Adoption UK asked adoptive parent Regina Freedman to review Giving Up Marty, a play which explores the realities of contact between adopted young people and their birth family - a theme Regina's family is all too familiar with. Read Regina's review, below.

Adoption, particularly adoption reunion, is often portrayed in stories and on television - think Long Lost Family - as a chocolate box fairy tale; adopted child meets birth family, they fall in love, no messy bits, everyone is happy. The end.

Not so in Karen Bartholomew’s refreshing and beautifully written Giving up Marty currently playing at The Vaults Theatre in London for a limited run. Accurately and compassionately acted by the whole cast, the complications and challenges from all sides of adoption are presented clearly before our eyes in a non-judgemental yet powerful way.

The play centres around Joel (Danny Hetherington) who, adopted as a baby, lives a settled life. He has a strong relationship with his mother, Kit (played with perfect sensitivity by Alexis Leighton) and his early years seem no different from any other child.

When a letter arrives for Joel from his birth Mother, Martha (the excellent Dorothy Lawrence) and sister, Melissa (beautifully acted by Natasha Atkinson) who have been looking for him the past 18 years, he is scared, intrigued and excited in equal measures.

Supported by Kit, who had been expecting this contact, he is introduced to Femi (Ugo Nelson) an overworked and stressed social worker who hands him a thick brown file, his back story, containing information from his past; matter of fact, cold descriptions of the tragedy that was his beginning.

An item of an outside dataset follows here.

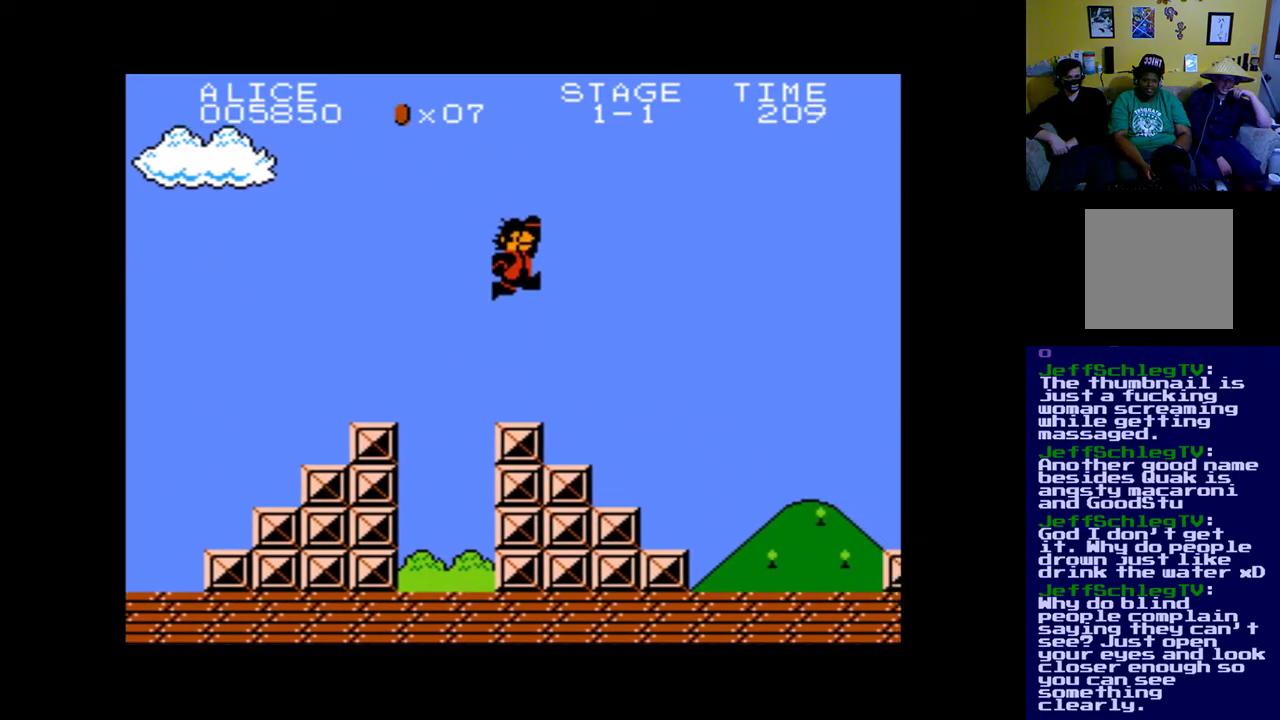
{"buttons": ["DPAD_RIGHT"], "left_stick": "center", "right_stick": "center", "events": []}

He learns his brother died from a brain haemorrhage, his birth father was violent and Melissa had been in foster care.

As an adopter of two children both of whom had unplanned contact with their birth family that set their lives spinning in the most painful and dramatic ways with ongoing consequences, the play resonated very deeply with me

The inevitable meeting between Joel and Martha, two strangers with little in common, portrayed by open mouthed stares of shock and awkwardness took my breath away. Both actors created pain with an intensity that brought tears to my eyes. Their subsequent meetings show the difficulty and trauma that lie underneath. Dorothy Lawrence and Danny Hetherington’s performances capture the desperate confusions both characters feel.

As an adopter of two children both of whom had unplanned contact with their birth family that set their lives spinning in the most painful and dramatic ways with ongoing consequences, the play resonated very deeply with me. Honest, truthful, moving and at times very funny, this is a play not only for those that have adopted or been adopted but for anyone looking at adoption through rose-tinted spectacles with little knowledge of the complexities it brings.

Even though this is currently a short run at The Vaults this play is a must see when it next appears.